● What the task asks:
The copy you produce must hold every record exactly, and none of the images.

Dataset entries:
%%
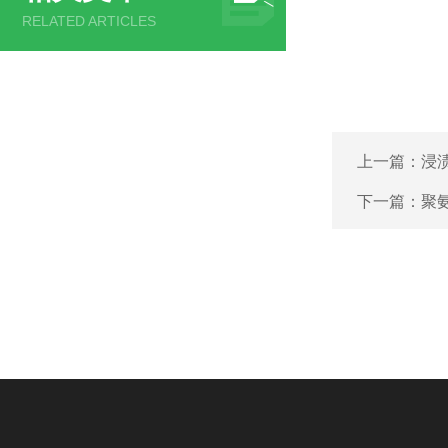
RELATED ARTICLES
上一篇：
浸
下一篇：
聚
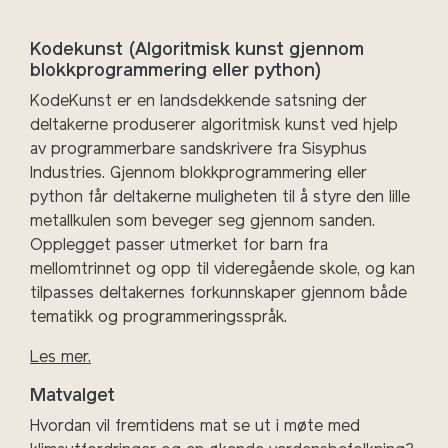
Kodekunst (Algoritmisk kunst gjennom
blokkprogrammering eller python)
KodeKunst er en landsdekkende satsning der
deltakerne produserer algoritmisk kunst ved hjelp
av programmerbare sandskrivere fra Sisyphus
Industries. Gjennom blokkprogrammering eller
python får deltakerne muligheten til å styre den lille
metallkulen som beveger seg gjennom sanden.
Opplegget passer utmerket for barn fra
mellomtrinnet og opp til videregående skole, og kan
tilpasses deltakernes forkunnskaper gjennom både
tematikk og programmeringsspråk.
Les mer.
Matvalget
Hvordan vil fremtidens mat se ut i møte med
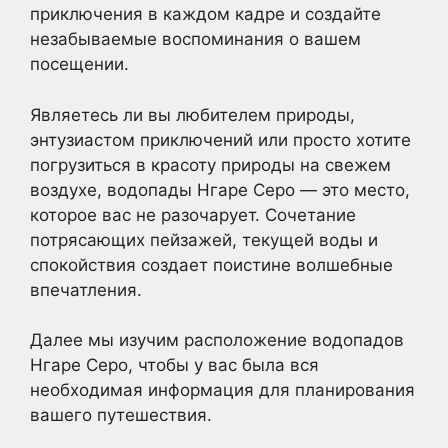
приключения в каждом кадре и создайте
незабываемые воспоминания о вашем
посещении.
Являетесь ли вы любителем природы,
энтузиастом приключений или просто хотите
погрузиться в красоту природы на свежем
воздухе, водопады Нгаре Серо — это место,
которое вас не разочарует. Сочетание
потрясающих пейзажей, текущей воды и
спокойствия создает поистине волшебные
впечатления.
Далее мы изучим расположение водопадов
Нгаре Серо, чтобы у вас была вся
необходимая информация для планирования
вашего путешествия.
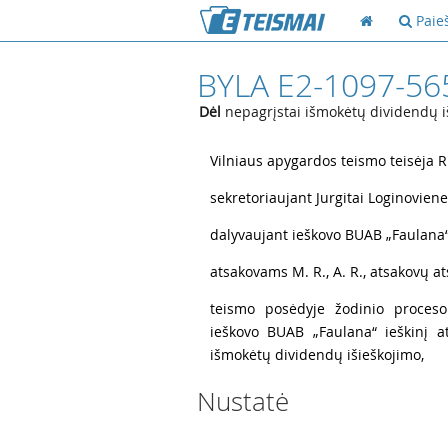
Paie
BYLA E2-1097-56
Dėl
nepagrįstai išmokėtų dividendų i
1
Vilniaus apygardos teismo teisėja 
2
sekretoriaujant Jurgitai Loginoviene
3
dalyvaujant ieškovo BUAB „Faulana“ 
4
atsakovams M. R., A. R., atsakovų ats
5
teismo posėdyje žodinio proceso 
ieškovo BUAB „Faulana“ ieškinį a
išmokėtų dividendų išieškojimo,
Nustatė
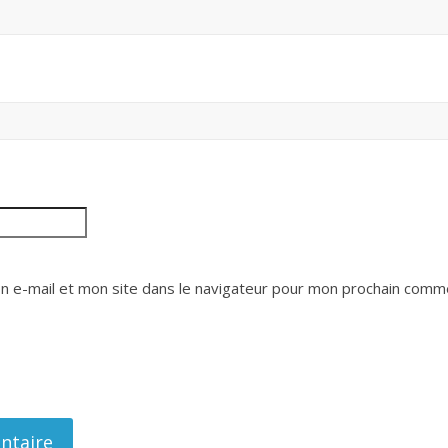
 e-mail et mon site dans le navigateur pour mon prochain comme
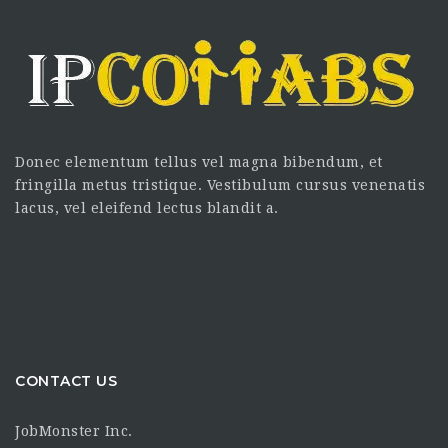
Donec elementum tellus vel magna bibendum, et
fringilla metus tristique. Vestibulum cursus venenatis
lacus, vel eleifend lectus blandit a.
CONTACT US
JobMonster Inc.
%%
● Response area:
RELATED ARTICLES
上一篇：
浸
下一篇：
聚
Kodekunst (Algoritmisk kunst gjennom
blokkprogrammering eller python)
KodeKunst er en landsdekkende satsning der
deltakerne produserer algoritmisk kunst ved hjelp
av programmerbare sandskrivere fra Sisyphus
Industries. Gjennom blokkprogrammering eller
python får deltakerne muligheten til å styre den lille
metallkulen som beveger seg gjennom sanden.
Opplegget passer utmerket for barn fra
mellomtrinnet og opp til videregående skole, og kan
tilpasses deltakernes forkunnskaper gjennom både
tematikk og programmeringsspråk.
Les mer.
Matvalget
Hvordan vil fremtidens mat se ut i møte med
приключения в каждом кадре и создайте
незабываемые воспоминания о вашем
посещении.
Являетесь ли вы любителем природы,
энтузиастом приключений или просто хотите
погрузиться в красоту природы на свежем
воздухе, водопады Нгаре Серо — это место,
которое вас не разочарует. Сочетание
потрясающих пейзажей, текущей воды и
спокойствия создает поистине волшебные
впечатления.
Далее мы изучим расположение водопадов
Нгаре Серо, чтобы у вас была вся
необходимая информация для планирования
вашего путешествия.
Paie
BYLA E2-1097-56
Dėl
nepagrįstai išmokėtų dividendų i
1
Vilniaus apygardos teismo teisėja 
2
sekretoriaujant Jurgitai Loginoviene
3
dalyvaujant ieškovo BUAB „Faulana“ 
4
atsakovams M. R., A. R., atsakovų ats
5
teismo posėdyje žodinio proceso 
ieškovo BUAB „Faulana“ ieškinį a
išmokėtų dividendų išieškojimo,
Nustatė
 e-mail et mon site dans le navigateur pour mon prochain comme
Donec elementum tellus vel magna bibendum, et
fringilla metus tristique. Vestibulum cursus venenatis
lacus, vel eleifend lectus blandit a.
CONTACT US
JobMonster Inc.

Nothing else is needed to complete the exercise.